The firm he had been with for almost eight years was going through organizational changes and becoming more of an “office-share” type of arrangement, which wasn’t a satisfying fit for Eddins, who wanted to be part of a team-oriented firm.

He considered who he might want to branch out on his own with and the choice seemed obvious – Alissa Domine, a family law attorney he had interviewed when she joined his prior firm.

“She was really quite honestly the only person it could have worked with,” says Eddins. “We complement each other quite well. It’s been a great partnership. I wouldn’t want to row this boat myself, and I don’t know who else I could have rowed it with.”

The firm – which focuses on family law, estate planning, and business and corporate law – has grown steadily and organically over the years. With nine lawyers, Eddins expects to add a tenth by the end of the year. A key to the firm’s success is the diversity of its client base.


Attorney Kevin Eddins on a recent visit to an apple orchard with his daughters, Helen and Isabella.

“Even in severe economic downturns, we’ve managed to continue growing our business,” says Eddins. “If you have a good work product, people learn about you.

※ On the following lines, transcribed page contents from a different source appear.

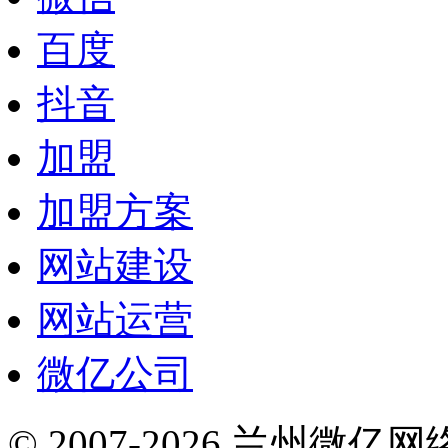
百度
抖音
加盟
加盟方案
网站建设
网站运营
微亿公司
© 2007-2026 兰州微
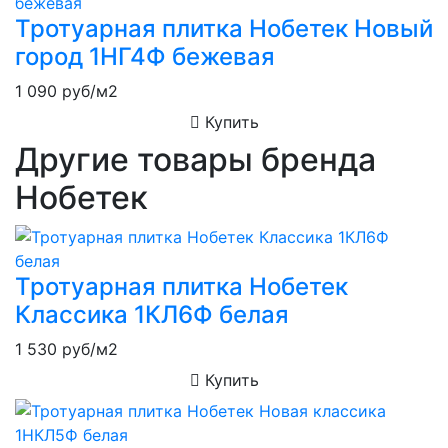
Тротуарная плитка Нобетек Новый
город 1НГ4Ф бежевая
1 090
руб/м2
Купить
Другие товары бренда
Нобетек
Тротуарная плитка Нобетек
Классика 1КЛ6Ф белая
1 530
руб/м2
Купить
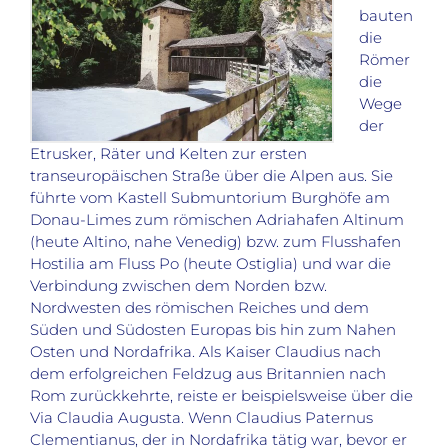
bauten
die
Römer
die
Wege
der
Etrusker, Räter und Kelten zur ersten
transeuropäischen Straße über die Alpen aus. Sie
führte vom Kastell Submuntorium Burghöfe am
Donau-Limes zum römischen Adriahafen Altinum
(heute Altino, nahe Venedig) bzw. zum Flusshafen
Hostilia am Fluss Po (heute Ostiglia) und war die
Verbindung zwischen dem Norden bzw.
Nordwesten des römischen Reiches und dem
Süden und Südosten Europas bis hin zum Nahen
Osten und Nordafrika. Als Kaiser Claudius nach
dem erfolgreichen Feldzug aus Britannien nach
Rom zurückkehrte, reiste er beispielsweise über die
Via Claudia Augusta. Wenn Claudius Paternus
Clementianus, der in Nordafrika tätig war, bevor er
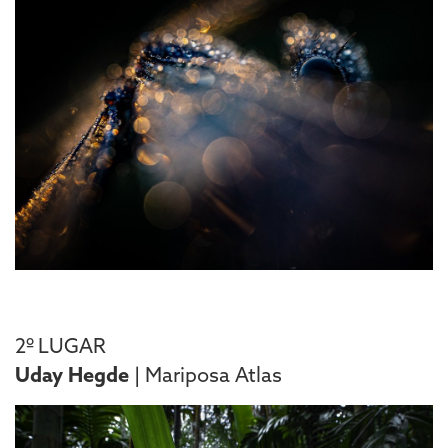
2º LUGAR
Uday Hegde
| Mariposa Atlas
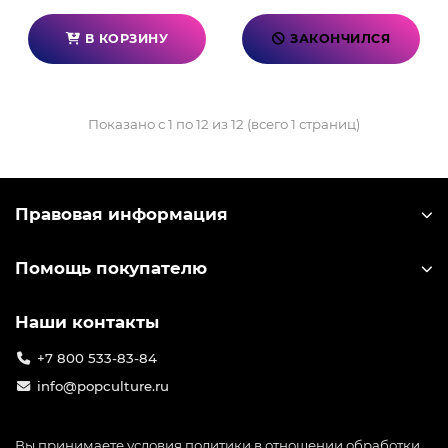
В КОРЗИНУ
ЗАКОНЧИЛСЯ
Показано с 1 по 12 из 12 (всего 1 страниц)
Правовая информация
Помощь покупателю
Наши контакты
+7 800 533-83-84
info@popculture.ru
Вы принимаете условия
политики в отношении обработки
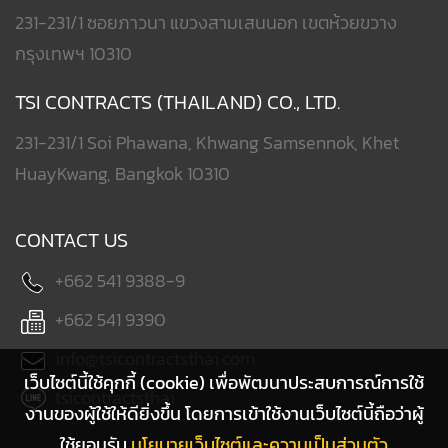
231-231/1 ซอยภาวนา แขวงสามเสนนอก เขตห้วยขวาง
กรุงเทพฯ 10310
TSI CONTRACTS (THAILAND) CO., LTD.
231-231/1 Soi Phawana, Khwang Samsennok, Khet
HuayKwang, Bangkok 10310
CONTACT US
+662 541 9388-9
+662 541 9390
info@tsicontractsthai.com
เว็บไซต์นี้ใช้คุกกี้ (cookie) เพื่อพัฒนาประสบการณ์การใช้
tsicontractsthai
งานของผู้ใช้ให้ดียิ่งขึ้น โดยการเข้าใช้งานเว็บไซต์นี้ถือว่าผู้
ใช้ยอมรับ
นโยบายเว็บไซต์และความเป็นส่วนตัว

You keep doing good work, and people stay with you.”

Eddins enjoys the ins-and-outs of running a business as well as devising marketing and strategic planning. He embraces the role of mentor. He describes himself as a generalist, able to advise and assist his clients with the vast majority of their business legal concerns.

“I’m a weird sort of animal,” he says of his practice, which is divided between high-level transactional work and litigation typically surrounding business deals gone bad. “We can do 80 to 90 percent of what a mid-size or even large business owner needs.”

Membership in Primerus has helped the firm to serve client needs more fully and effectively and to compete for the sort of business that might previously have been beyond its grasp.

“It’s been great to plug in to certain areas of expertise that are not in our wheelhouse,” says Eddins. “[Primerus] enables us to provide more and better services to the clients we have and to be able to compete with larger firms that seem to have unlimited resources.”

He recently attended the Primerus Southern Regional Meeting in Houston where he appreciated insights into building a solid marketing and business development culture.

“It’s helped us get to a different level and to begin to think more broadly about the sorts of things we’re capable of doing,” he says.